Micro.blog

kaa
kaa

I didn’t want to believe this day would come to pass. I didn’t want to believe that a majority of the British people thought that being European was such an unwanted part of their lives. Yet here we are. For my part, I have enjoyed and continue to enjoy being European.

ChrisJWilson
ChrisJWilson

@kaa "the vast majority of the british people"... as one of the 48/1% of remain voters I don't think the word vast is fair.

kaa
kaa

@ChrisJWilson maybe not for the referendum, but the vote for the Conservatives certainly was.

In reply to
ChrisJWilson
ChrisJWilson

@kaa the 43.6% who voted for the conservatives? Some of whom voted just because they want the referendum result fufilled and not because they ideologically want to leave the EU (I know some who identify as such). It's certianly possible that a majority (even larger than the 2016 referendum) want brexit but a general election is hardly a good way to determin that.

kaa
kaa

@ChrisJWilson I hear you about using the general election as a proxy 2nd referendum, but ultimately that is what it was about. Obviously no guarantees that a second referendum would have been put on the table or even how that one would have played out.

kaa
kaa

@ChrisJWilson come to think about it vast is unfair. I’ll change that :). This is a sad enough day as it is.

johnjohnston
johnjohnston

@kaa not vast at all here in Scotland 🏴󠁧󠁢󠁳󠁣󠁴󠁿☹️

kaa
kaa

@johnjohnston no definitely not in Scotland

bradenslen
bradenslen

@kaa I often wonder is it about being European or is it about surrendering sovereignty? England fought a very bloody civil war to decide whether the Crown or Parliament was the final sovereign. Or is it both with some other factors thrown in?

kaa
kaa

@bradenslen over the years since the referendum, I think the most nuanced thoughts on this have come from Nick Clegg. In an interview he described why the British people don’t have the same level of connection with Europe as many countries in the EU have. Part of this was the fact that the country didn’t feel the step change that many other nations felt when they became European (I certainly felt it as I grew up in Greece). Obviously there is many more reasons, but that analysis of the country has stuck with me. Sure European projects have contributed to the country, but the step change wasn’t felt across.

bradenslen
bradenslen

@kaa I think that is true. Britian has always been insulated from the Continent. In fact they celebrated it as the Splendid Isolation.

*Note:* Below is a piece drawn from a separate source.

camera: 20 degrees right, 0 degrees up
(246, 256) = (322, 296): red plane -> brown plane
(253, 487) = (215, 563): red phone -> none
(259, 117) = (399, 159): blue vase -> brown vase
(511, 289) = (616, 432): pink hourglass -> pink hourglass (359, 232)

But I also think political legitimacy plays into this. British institutions: parliament, the courts of law, a constitutional monarchy and a strange but serviceable unwritten constitution have evolved over hundreds of years into something quite remarkable compared to the rest of the world. Historically these have served Britian well when Europe was in flames from the French Revolution and on. Those British intitutions have a political legitimacy that is hard to match in other countries. They are not easily surrendured, I think.